* AIM OF THE EXERCISE
Images aside, return all the entries exactly.
□ □ □ □ □ □ □
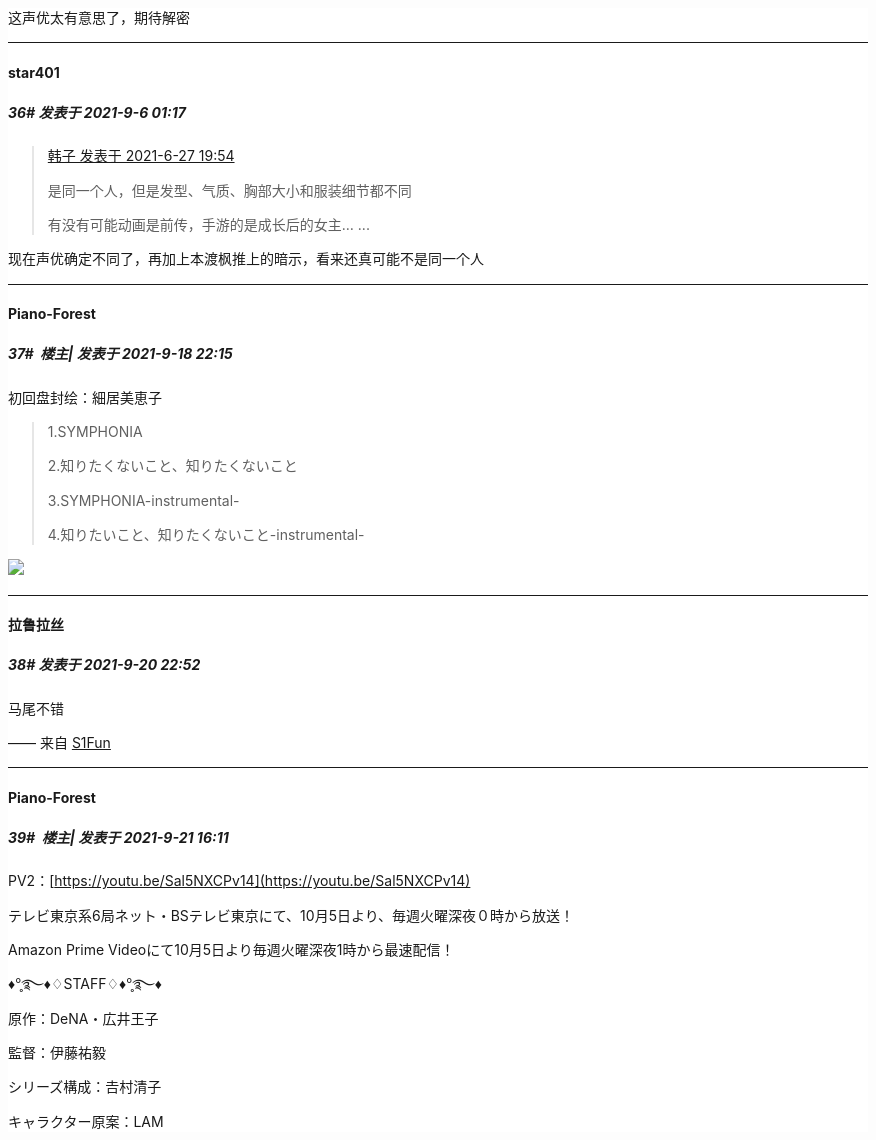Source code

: 这声优太有意思了，期待解密

*****

####  star401  
##### 36#       发表于 2021-9-6 01:17

<blockquote><a href="httphttps://bbs.saraba1st.com/2b/forum.php?mod=redirect&amp;goto=findpost&amp;pid=51760068&amp;ptid=1995179" target="_blank">韩子 发表于 2021-6-27 19:54</a>

是同一个人，但是发型、气质、胸部大小和服装细节都不同

有没有可能动画是前传，手游的是成长后的女主… ...</blockquote>
现在声优确定不同了，再加上本渡枫推上的暗示，看来还真可能不是同一个人

*****

####  Piano-Forest  
##### 37#         楼主| 发表于 2021-9-18 22:15

初回盘封绘：細居美恵子 <blockquote>1.SYMPHONIA

2.知りたくないこと、知りたくないこと

3.SYMPHONIA-instrumental-

4.知りたいこと、知りたくないこと-instrumental-</blockquote>
<img src="https://p.sda1.dev/2/3c70014ee0891a3b43ed098e4267e74a/20210918_194214.jpg" referrerpolicy="no-referrer">

*****

####  拉鲁拉丝  
##### 38#       发表于 2021-9-20 22:52

马尾不错

—— 来自 [S1Fun](https://s1fun.koalcat.com)

*****

####  Piano-Forest  
##### 39#         楼主| 发表于 2021-9-21 16:11

PV2：[https://youtu.be/Sal5NXCPv14](https://youtu.be/Sal5NXCPv14)

テレビ東京系6局ネット・BSテレビ東京にて、10月5日より、毎週火曜深夜０時から放送！

Amazon Prime Videoにて10月5日より毎週火曜深夜1時から最速配信！

♦︎°̥࿐♦︎♢STAFF♢♦︎°̥࿐♦︎ 

原作：DeNA・広井王子

監督：伊藤祐毅

シリーズ構成：𠮷村清子

キャラクター原案：LAM
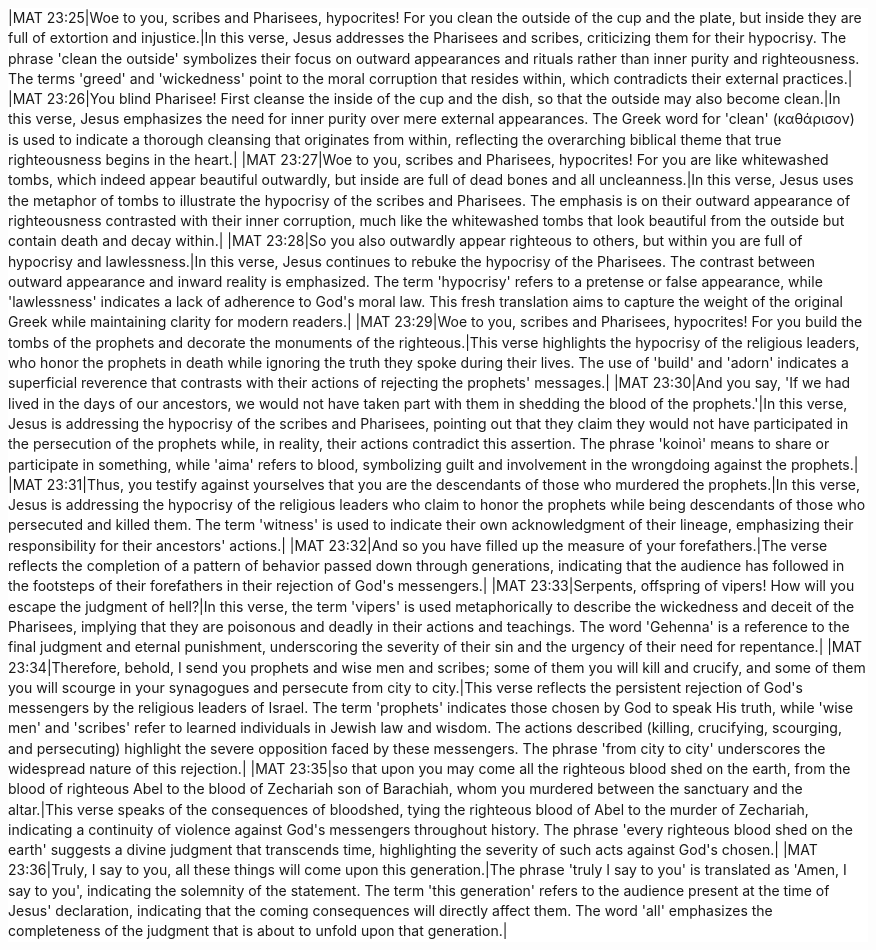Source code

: |MAT 23:25|Woe to you, scribes and Pharisees, hypocrites! For you clean the outside of the cup and the plate, but inside they are full of extortion and injustice.|In this verse, Jesus addresses the Pharisees and scribes, criticizing them for their hypocrisy. The phrase 'clean the outside' symbolizes their focus on outward appearances and rituals rather than inner purity and righteousness. The terms 'greed' and 'wickedness' point to the moral corruption that resides within, which contradicts their external practices.|
|MAT 23:26|You blind Pharisee! First cleanse the inside of the cup and the dish, so that the outside may also become clean.|In this verse, Jesus emphasizes the need for inner purity over mere external appearances. The Greek word for 'clean' (καθάρισον) is used to indicate a thorough cleansing that originates from within, reflecting the overarching biblical theme that true righteousness begins in the heart.|
|MAT 23:27|Woe to you, scribes and Pharisees, hypocrites! For you are like whitewashed tombs, which indeed appear beautiful outwardly, but inside are full of dead bones and all uncleanness.|In this verse, Jesus uses the metaphor of tombs to illustrate the hypocrisy of the scribes and Pharisees. The emphasis is on their outward appearance of righteousness contrasted with their inner corruption, much like the whitewashed tombs that look beautiful from the outside but contain death and decay within.|
|MAT 23:28|So you also outwardly appear righteous to others, but within you are full of hypocrisy and lawlessness.|In this verse, Jesus continues to rebuke the hypocrisy of the Pharisees. The contrast between outward appearance and inward reality is emphasized. The term 'hypocrisy' refers to a pretense or false appearance, while 'lawlessness' indicates a lack of adherence to God's moral law. This fresh translation aims to capture the weight of the original Greek while maintaining clarity for modern readers.|
|MAT 23:29|Woe to you, scribes and Pharisees, hypocrites! For you build the tombs of the prophets and decorate the monuments of the righteous.|This verse highlights the hypocrisy of the religious leaders, who honor the prophets in death while ignoring the truth they spoke during their lives. The use of 'build' and 'adorn' indicates a superficial reverence that contrasts with their actions of rejecting the prophets' messages.|
|MAT 23:30|And you say, 'If we had lived in the days of our ancestors, we would not have taken part with them in shedding the blood of the prophets.'|In this verse, Jesus is addressing the hypocrisy of the scribes and Pharisees, pointing out that they claim they would not have participated in the persecution of the prophets while, in reality, their actions contradict this assertion. The phrase 'koinoì' means to share or participate in something, while 'aima' refers to blood, symbolizing guilt and involvement in the wrongdoing against the prophets.|
|MAT 23:31|Thus, you testify against yourselves that you are the descendants of those who murdered the prophets.|In this verse, Jesus is addressing the hypocrisy of the religious leaders who claim to honor the prophets while being descendants of those who persecuted and killed them. The term 'witness' is used to indicate their own acknowledgment of their lineage, emphasizing their responsibility for their ancestors' actions.|
|MAT 23:32|And so you have filled up the measure of your forefathers.|The verse reflects the completion of a pattern of behavior passed down through generations, indicating that the audience has followed in the footsteps of their forefathers in their rejection of God's messengers.|
|MAT 23:33|Serpents, offspring of vipers! How will you escape the judgment of hell?|In this verse, the term 'vipers' is used metaphorically to describe the wickedness and deceit of the Pharisees, implying that they are poisonous and deadly in their actions and teachings. The word 'Gehenna' is a reference to the final judgment and eternal punishment, underscoring the severity of their sin and the urgency of their need for repentance.|
|MAT 23:34|Therefore, behold, I send you prophets and wise men and scribes; some of them you will kill and crucify, and some of them you will scourge in your synagogues and persecute from city to city.|This verse reflects the persistent rejection of God's messengers by the religious leaders of Israel. The term 'prophets' indicates those chosen by God to speak His truth, while 'wise men' and 'scribes' refer to learned individuals in Jewish law and wisdom. The actions described (killing, crucifying, scourging, and persecuting) highlight the severe opposition faced by these messengers. The phrase 'from city to city' underscores the widespread nature of this rejection.|
|MAT 23:35|so that upon you may come all the righteous blood shed on the earth, from the blood of righteous Abel to the blood of Zechariah son of Barachiah, whom you murdered between the sanctuary and the altar.|This verse speaks of the consequences of bloodshed, tying the righteous blood of Abel to the murder of Zechariah, indicating a continuity of violence against God's messengers throughout history. The phrase 'every righteous blood shed on the earth' suggests a divine judgment that transcends time, highlighting the severity of such acts against God's chosen.|
|MAT 23:36|Truly, I say to you, all these things will come upon this generation.|The phrase 'truly I say to you' is translated as 'Amen, I say to you', indicating the solemnity of the statement. The term 'this generation' refers to the audience present at the time of Jesus' declaration, indicating that the coming consequences will directly affect them. The word 'all' emphasizes the completeness of the judgment that is about to unfold upon that generation.|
□ □ □ □ □ □ □
* ANSWER FOR THIS EXERCISE
Source code

: 这声优太有意思了，期待解密

*****

####  star401  
##### 36#       发表于 2021-9-6 01:17

<blockquote><a href="httphttps://bbs.saraba1st.com/2b/forum.php?mod=redirect&amp;goto=findpost&amp;pid=51760068&amp;ptid=1995179" target="_blank">韩子 发表于 2021-6-27 19:54</a>

是同一个人，但是发型、气质、胸部大小和服装细节都不同

有没有可能动画是前传，手游的是成长后的女主… ...</blockquote>
现在声优确定不同了，再加上本渡枫推上的暗示，看来还真可能不是同一个人

*****

####  Piano-Forest  
##### 37#         楼主| 发表于 2021-9-18 22:15

初回盘封绘：細居美恵子 <blockquote>1.SYMPHONIA

2.知りたくないこと、知りたくないこと

3.SYMPHONIA-instrumental-

4.知りたいこと、知りたくないこと-instrumental-</blockquote>
<img src="https://p.sda1.dev/2/3c70014ee0891a3b43ed098e4267e74a/20210918_194214.jpg" referrerpolicy="no-referrer">

*****

####  拉鲁拉丝  
##### 38#       发表于 2021-9-20 22:52

马尾不错

—— 来自 [S1Fun](https://s1fun.koalcat.com)

*****

####  Piano-Forest  
##### 39#         楼主| 发表于 2021-9-21 16:11

PV2：[https://youtu.be/Sal5NXCPv14](https://youtu.be/Sal5NXCPv14)

テレビ東京系6局ネット・BSテレビ東京にて、10月5日より、毎週火曜深夜０時から放送！

Amazon Prime Videoにて10月5日より毎週火曜深夜1時から最速配信！

♦︎°̥࿐♦︎♢STAFF♢♦︎°̥࿐♦︎ 

原作：DeNA・広井王子

監督：伊藤祐毅

シリーズ構成：𠮷村清子

キャラクター原案：LAM
Source code

: |MAT 23:25|Woe to you, scribes and Pharisees, hypocrites! For you clean the outside of the cup and the plate, but inside they are full of extortion and injustice.|In this verse, Jesus addresses the Pharisees and scribes, criticizing them for their hypocrisy. The phrase 'clean the outside' symbolizes their focus on outward appearances and rituals rather than inner purity and righteousness. The terms 'greed' and 'wickedness' point to the moral corruption that resides within, which contradicts their external practices.|
|MAT 23:26|You blind Pharisee! First cleanse the inside of the cup and the dish, so that the outside may also become clean.|In this verse, Jesus emphasizes the need for inner purity over mere external appearances. The Greek word for 'clean' (καθάρισον) is used to indicate a thorough cleansing that originates from within, reflecting the overarching biblical theme that true righteousness begins in the heart.|
|MAT 23:27|Woe to you, scribes and Pharisees, hypocrites! For you are like whitewashed tombs, which indeed appear beautiful outwardly, but inside are full of dead bones and all uncleanness.|In this verse, Jesus uses the metaphor of tombs to illustrate the hypocrisy of the scribes and Pharisees. The emphasis is on their outward appearance of righteousness contrasted with their inner corruption, much like the whitewashed tombs that look beautiful from the outside but contain death and decay within.|
|MAT 23:28|So you also outwardly appear righteous to others, but within you are full of hypocrisy and lawlessness.|In this verse, Jesus continues to rebuke the hypocrisy of the Pharisees. The contrast between outward appearance and inward reality is emphasized. The term 'hypocrisy' refers to a pretense or false appearance, while 'lawlessness' indicates a lack of adherence to God's moral law. This fresh translation aims to capture the weight of the original Greek while maintaining clarity for modern readers.|
|MAT 23:29|Woe to you, scribes and Pharisees, hypocrites! For you build the tombs of the prophets and decorate the monuments of the righteous.|This verse highlights the hypocrisy of the religious leaders, who honor the prophets in death while ignoring the truth they spoke during their lives. The use of 'build' and 'adorn' indicates a superficial reverence that contrasts with their actions of rejecting the prophets' messages.|
|MAT 23:30|And you say, 'If we had lived in the days of our ancestors, we would not have taken part with them in shedding the blood of the prophets.'|In this verse, Jesus is addressing the hypocrisy of the scribes and Pharisees, pointing out that they claim they would not have participated in the persecution of the prophets while, in reality, their actions contradict this assertion. The phrase 'koinoì' means to share or participate in something, while 'aima' refers to blood, symbolizing guilt and involvement in the wrongdoing against the prophets.|
|MAT 23:31|Thus, you testify against yourselves that you are the descendants of those who murdered the prophets.|In this verse, Jesus is addressing the hypocrisy of the religious leaders who claim to honor the prophets while being descendants of those who persecuted and killed them. The term 'witness' is used to indicate their own acknowledgment of their lineage, emphasizing their responsibility for their ancestors' actions.|
|MAT 23:32|And so you have filled up the measure of your forefathers.|The verse reflects the completion of a pattern of behavior passed down through generations, indicating that the audience has followed in the footsteps of their forefathers in their rejection of God's messengers.|
|MAT 23:33|Serpents, offspring of vipers! How will you escape the judgment of hell?|In this verse, the term 'vipers' is used metaphorically to describe the wickedness and deceit of the Pharisees, implying that they are poisonous and deadly in their actions and teachings. The word 'Gehenna' is a reference to the final judgment and eternal punishment, underscoring the severity of their sin and the urgency of their need for repentance.|
|MAT 23:34|Therefore, behold, I send you prophets and wise men and scribes; some of them you will kill and crucify, and some of them you will scourge in your synagogues and persecute from city to city.|This verse reflects the persistent rejection of God's messengers by the religious leaders of Israel. The term 'prophets' indicates those chosen by God to speak His truth, while 'wise men' and 'scribes' refer to learned individuals in Jewish law and wisdom. The actions described (killing, crucifying, scourging, and persecuting) highlight the severe opposition faced by these messengers. The phrase 'from city to city' underscores the widespread nature of this rejection.|
|MAT 23:35|so that upon you may come all the righteous blood shed on the earth, from the blood of righteous Abel to the blood of Zechariah son of Barachiah, whom you murdered between the sanctuary and the altar.|This verse speaks of the consequences of bloodshed, tying the righteous blood of Abel to the murder of Zechariah, indicating a continuity of violence against God's messengers throughout history. The phrase 'every righteous blood shed on the earth' suggests a divine judgment that transcends time, highlighting the severity of such acts against God's chosen.|
|MAT 23:36|Truly, I say to you, all these things will come upon this generation.|The phrase 'truly I say to you' is translated as 'Amen, I say to you', indicating the solemnity of the statement. The term 'this generation' refers to the audience present at the time of Jesus' declaration, indicating that the coming consequences will directly affect them. The word 'all' emphasizes the completeness of the judgment that is about to unfold upon that generation.|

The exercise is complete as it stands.